18. Writing About What You Don’t Know
Welcome to my blog on Writing About What You Don’t Know.
Like most other writers and authors I’ve read a lot of articles and ‘self help writing tips’. The one that I remember most was the advice to always write what you know. This confused me. I’ve never murdered anyone or committed a crime and neither did Agatha Christie. So why give this advice?
If we only ever wrote about what we know and we stayed in our comfort zone then we wouldn’t grow as writers or authors.
It’s like walking the same path everyday and never going into the undergrowth or slipping between the hedge to see what lies beyond. It’s about never trying something different, experimenting or learning. The problem is, as soon as someone gives me advice as to what NOT to do, I question it.
So, of course I’m going to write about what I don’t know.
That’s why I write. That’s why I enjoy my job. Writing can be a long and lonely journey but sharing it with others makes the journey more rewarding.
If I knew what books I’m going to write in the future there would be no fun. It’s the not knowing and the learning that makes me want to write it’s the discovery, choice and the opportunity.
As I’ve already shared with you, the research involved in writing the Culture Crime Series is as exciting for me as I hope it is for the reader. I have a very low threshold of boredom and if I’m bored writing my novel, then the reader will surely feel the same reading it.
I research constantly, reading and looking for information: INTERPOL, Culture Crime News — all the things that interest me and that are relevant to my writing and I have enrolled on short University courses with Future Learn. I am currently studying a short course on Forensic Psychology at the University of Kent.
The Antiquities Trafficking and Art Crime course with the University of Glasgow was invaluable for writing my novel Book of Hours. This online course explored the seedy world of smuggling, theft, fakes and fraud. Numerous experts around the world lent their experience to the course and a variety of subjects were discussed with examples given of looting and illicit crime from various archeological sites including Cambodia, Iran, Syria and Iraq.
We covered the grey market for stolen art. How it is found, looted, trafficked and sometimes returned.
Studying this course enabled me to understand the world of culture crime that I write about. It taught me about the ethical, emotional and legal issues. It gave me the opportunity to discuss and swap ideas and thoughts with fellow students in a world-wide forum.

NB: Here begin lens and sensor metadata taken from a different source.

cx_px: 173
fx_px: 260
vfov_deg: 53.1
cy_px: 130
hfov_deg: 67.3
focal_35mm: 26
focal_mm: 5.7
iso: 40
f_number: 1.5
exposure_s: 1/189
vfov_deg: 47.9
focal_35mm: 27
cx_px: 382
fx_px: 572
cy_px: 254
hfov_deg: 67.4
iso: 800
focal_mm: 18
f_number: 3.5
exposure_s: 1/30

When you read Book of Hours you will understand the level of research involved and you may see how I was able to express what I’d learnt.

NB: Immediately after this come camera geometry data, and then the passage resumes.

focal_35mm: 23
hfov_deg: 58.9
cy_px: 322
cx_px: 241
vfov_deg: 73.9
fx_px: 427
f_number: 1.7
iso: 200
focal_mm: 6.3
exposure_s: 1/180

So, although I write about what I don’t know. I am willing to learn.
Like you, I understand emotion; anger, fear, hate, rejection, love, duty, respect — the list is endless AND by combining these ingredients my novels come alive.
Mikky dos Santos’ morals are questioned. There’s jealousy, anger and bullying. These are all emotions and situations that I have come into contact with and can therefore write about in the context of my novel and in the confines of my research.
This complex but thrilling combination brings characters and their circumstances to life. It creates tension and conflict — the two most important ingredients for story-telling.
So, DO write about what you don’t know but research it thoroughly, first.
REMEMBER: A novel takes a long time to write so make sure it interests you, because if not, it’s a lonely road on your own and the chances are the reader won’t thank you for boring, rambling statistics on the research you’ve conducted.